Schreiben Sie sämtliche nachstehenden Zeilen Zeichen für Zeichen unverändert nieder.

-=-=-

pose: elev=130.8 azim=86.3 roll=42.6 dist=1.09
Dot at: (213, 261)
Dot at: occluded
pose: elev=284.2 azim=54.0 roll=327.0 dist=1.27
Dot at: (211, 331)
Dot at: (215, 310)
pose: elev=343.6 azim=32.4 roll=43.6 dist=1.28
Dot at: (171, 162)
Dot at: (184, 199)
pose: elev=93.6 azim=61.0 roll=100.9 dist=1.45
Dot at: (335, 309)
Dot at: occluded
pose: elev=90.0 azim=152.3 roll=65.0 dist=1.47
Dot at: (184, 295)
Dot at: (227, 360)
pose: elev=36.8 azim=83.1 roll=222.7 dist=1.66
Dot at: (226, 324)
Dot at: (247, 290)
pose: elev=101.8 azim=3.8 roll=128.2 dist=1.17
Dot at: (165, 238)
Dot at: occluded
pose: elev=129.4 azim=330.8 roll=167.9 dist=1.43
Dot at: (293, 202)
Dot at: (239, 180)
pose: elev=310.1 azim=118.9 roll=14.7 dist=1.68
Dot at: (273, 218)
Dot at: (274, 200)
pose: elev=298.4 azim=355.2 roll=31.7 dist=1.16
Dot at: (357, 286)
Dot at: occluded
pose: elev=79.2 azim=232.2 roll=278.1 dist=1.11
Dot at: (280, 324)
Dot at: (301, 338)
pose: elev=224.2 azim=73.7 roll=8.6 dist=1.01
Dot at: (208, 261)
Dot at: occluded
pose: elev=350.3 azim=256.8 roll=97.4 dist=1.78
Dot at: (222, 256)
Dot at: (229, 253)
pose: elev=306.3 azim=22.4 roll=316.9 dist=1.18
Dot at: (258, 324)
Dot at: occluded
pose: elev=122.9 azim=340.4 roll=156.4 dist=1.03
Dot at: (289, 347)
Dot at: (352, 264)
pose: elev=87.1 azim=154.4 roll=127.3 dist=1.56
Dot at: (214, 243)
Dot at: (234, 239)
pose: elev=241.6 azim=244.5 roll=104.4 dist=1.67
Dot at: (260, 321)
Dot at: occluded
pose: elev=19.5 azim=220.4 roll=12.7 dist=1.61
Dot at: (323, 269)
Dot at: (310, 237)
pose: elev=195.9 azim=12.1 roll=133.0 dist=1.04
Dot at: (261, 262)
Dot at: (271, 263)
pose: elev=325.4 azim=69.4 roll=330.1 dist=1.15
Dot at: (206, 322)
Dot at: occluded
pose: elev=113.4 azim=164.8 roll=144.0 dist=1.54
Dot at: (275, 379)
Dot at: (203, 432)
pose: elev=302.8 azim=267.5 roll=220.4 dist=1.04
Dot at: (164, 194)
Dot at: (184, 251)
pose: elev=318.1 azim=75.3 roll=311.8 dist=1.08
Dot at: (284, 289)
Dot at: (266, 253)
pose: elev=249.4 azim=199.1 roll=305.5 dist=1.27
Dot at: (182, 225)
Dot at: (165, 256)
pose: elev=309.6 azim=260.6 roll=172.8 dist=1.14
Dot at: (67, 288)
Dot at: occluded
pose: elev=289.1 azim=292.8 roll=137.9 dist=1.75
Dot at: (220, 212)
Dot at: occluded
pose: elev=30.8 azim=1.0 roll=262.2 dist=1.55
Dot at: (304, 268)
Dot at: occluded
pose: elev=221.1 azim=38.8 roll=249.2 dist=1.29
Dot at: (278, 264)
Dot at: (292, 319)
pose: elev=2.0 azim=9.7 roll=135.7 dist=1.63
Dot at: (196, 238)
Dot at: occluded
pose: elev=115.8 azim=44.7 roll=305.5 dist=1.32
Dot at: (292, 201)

-=-=-

### Endergebnis
pose: elev=130.8 azim=86.3 roll=42.6 dist=1.09
Dot at: (213, 261)
Dot at: occluded
pose: elev=284.2 azim=54.0 roll=327.0 dist=1.27
Dot at: (211, 331)
Dot at: (215, 310)
pose: elev=343.6 azim=32.4 roll=43.6 dist=1.28
Dot at: (171, 162)
Dot at: (184, 199)
pose: elev=93.6 azim=61.0 roll=100.9 dist=1.45
Dot at: (335, 309)
Dot at: occluded
pose: elev=90.0 azim=152.3 roll=65.0 dist=1.47
Dot at: (184, 295)
Dot at: (227, 360)
pose: elev=36.8 azim=83.1 roll=222.7 dist=1.66
Dot at: (226, 324)
Dot at: (247, 290)
pose: elev=101.8 azim=3.8 roll=128.2 dist=1.17
Dot at: (165, 238)
Dot at: occluded
pose: elev=129.4 azim=330.8 roll=167.9 dist=1.43
Dot at: (293, 202)
Dot at: (239, 180)
pose: elev=310.1 azim=118.9 roll=14.7 dist=1.68
Dot at: (273, 218)
Dot at: (274, 200)
pose: elev=298.4 azim=355.2 roll=31.7 dist=1.16
Dot at: (357, 286)
Dot at: occluded
pose: elev=79.2 azim=232.2 roll=278.1 dist=1.11
Dot at: (280, 324)
Dot at: (301, 338)
pose: elev=224.2 azim=73.7 roll=8.6 dist=1.01
Dot at: (208, 261)
Dot at: occluded
pose: elev=350.3 azim=256.8 roll=97.4 dist=1.78
Dot at: (222, 256)
Dot at: (229, 253)
pose: elev=306.3 azim=22.4 roll=316.9 dist=1.18
Dot at: (258, 324)
Dot at: occluded
pose: elev=122.9 azim=340.4 roll=156.4 dist=1.03
Dot at: (289, 347)
Dot at: (352, 264)
pose: elev=87.1 azim=154.4 roll=127.3 dist=1.56
Dot at: (214, 243)
Dot at: (234, 239)
pose: elev=241.6 azim=244.5 roll=104.4 dist=1.67
Dot at: (260, 321)
Dot at: occluded
pose: elev=19.5 azim=220.4 roll=12.7 dist=1.61
Dot at: (323, 269)
Dot at: (310, 237)
pose: elev=195.9 azim=12.1 roll=133.0 dist=1.04
Dot at: (261, 262)
Dot at: (271, 263)
pose: elev=325.4 azim=69.4 roll=330.1 dist=1.15
Dot at: (206, 322)
Dot at: occluded
pose: elev=113.4 azim=164.8 roll=144.0 dist=1.54
Dot at: (275, 379)
Dot at: (203, 432)
pose: elev=302.8 azim=267.5 roll=220.4 dist=1.04
Dot at: (164, 194)
Dot at: (184, 251)
pose: elev=318.1 azim=75.3 roll=311.8 dist=1.08
Dot at: (284, 289)
Dot at: (266, 253)
pose: elev=249.4 azim=199.1 roll=305.5 dist=1.27
Dot at: (182, 225)
Dot at: (165, 256)
pose: elev=309.6 azim=260.6 roll=172.8 dist=1.14
Dot at: (67, 288)
Dot at: occluded
pose: elev=289.1 azim=292.8 roll=137.9 dist=1.75
Dot at: (220, 212)
Dot at: occluded
pose: elev=30.8 azim=1.0 roll=262.2 dist=1.55
Dot at: (304, 268)
Dot at: occluded
pose: elev=221.1 azim=38.8 roll=249.2 dist=1.29
Dot at: (278, 264)
Dot at: (292, 319)
pose: elev=2.0 azim=9.7 roll=135.7 dist=1.63
Dot at: (196, 238)
Dot at: occluded
pose: elev=115.8 azim=44.7 roll=305.5 dist=1.32
Dot at: (292, 201)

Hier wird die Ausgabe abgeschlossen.